Who knows, but the weepy story is so much better and more believeable, imo.
12
posted on
11/05/2003 4:30:40 AM PST
by
RJCogburn
("You have my thanks and, with certain reservations, my respect.".......Lawyer J. Noble Daggett)
To: RJCogburn
Next year, he believes, Democratic voters will insist on a nominee who is outspoken against the war, just as they did then. And the Democrat candidate will lose just as decisively as McGovern did. They haven't learned a thing in 30 years.
13
posted on
11/05/2003 4:34:13 AM PST
by
randita
To: RJCogburn
McGovern was a horrible choice for President. Of course, with Nixon we got OSHA, EPA, Title IX, OEO, and the antithesis of a free society, wage and price controls.Nixon and McGovern were both socialist internationalists.
the elections of 1968 and 1972 were a civil war within the (then) Leftist ruling class.
In retrospect, their high-water mark in electoral politics was the mid-term elections of 1974. Their power with the people has been declining ever since.
And they're pretty angry about it.
To: RJCogburn
Eugene J. McCarthy, who is 87 . . . Is this the same McCarthy who was accusing people of being Communists back in the 1950s? Or a relative, perhaps?
15
posted on
11/05/2003 4:39:46 AM PST
by
wai-ming
To: Jim Noble
I agree. 1972 was my first election, and I couldn't bring myself to vote for either candidate.
16
posted on
11/05/2003 4:40:08 AM PST
by
p. henry
To: RJCogburn
"If he's having second thoughts now, as he seems to be," Mr. McGovern said, "he should say straight out that he was deceived." In other words, "Vote for me -- I'm easily fooled!" (Not that I think the administration was lying, just that that's the logic of what McGovern is suggesting.)

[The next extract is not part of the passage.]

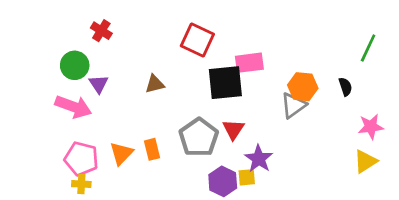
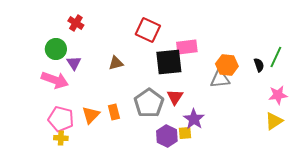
green line: (368, 48) -> (276, 57), moved
gray triangle: (293, 105) -> (220, 79), turned 30

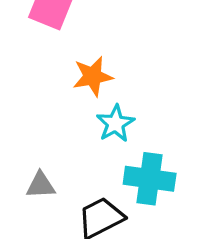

As for the rest -- either Jackson or Humphrey would have been stronger candidates than McGovern -- in fact, of all the available candidates in 1972, McGovern was undoubtedly the worst choice, in terms of electability, and he went on to prove it in one of the most inept presidential campaigns in living memory.
That business about Wallace is eyewash. I don't believe he would have run as a third party candidate in 1972; he tried it in 1968, and it didn't work. But he was having significant success in the Democratic primaries, and might have had enough delegates to force the nominee to kiss his ring if he hadn't been shot. That would have been quite a spectacle.
17
posted on
11/05/2003 4:49:01 AM PST
by
Brandon
To: wai-ming
Not the same McCarthy -- that was Joe McCarthy, who was a senator from Wisconsin in the 50s. Eugene was from Minnesota. No relation, so far as I know, and their politics were light years apart.
18
posted on
11/05/2003 4:50:07 AM PST
by
Brandon
To: RJCogburn
the blood of ten million Cambodians rests on his head...
and the misery of half a million vietnamese who suffered (and 50 thousand died) in "reeducation camps", and the half million who fled as refugees to other countries...
he also forced his teenaged daughter to have an abortion; she became a drug addict and killed herself as a result...
by their fruits you will know them...
19
posted on
11/05/2003 4:50:35 AM PST
by
LadyDoc
(liberals only love politcially correct poor people.)
To: RJCogburn
McGovern is becoming senile if he thinks Weasley Clark is a good choice for the leader of the free world.
Prairie
20
posted on
11/05/2003 4:54:52 AM PST
by
prairiebreeze
(Brought to you by The American Democratic Party, also known as Al Qaeda, Western Division.)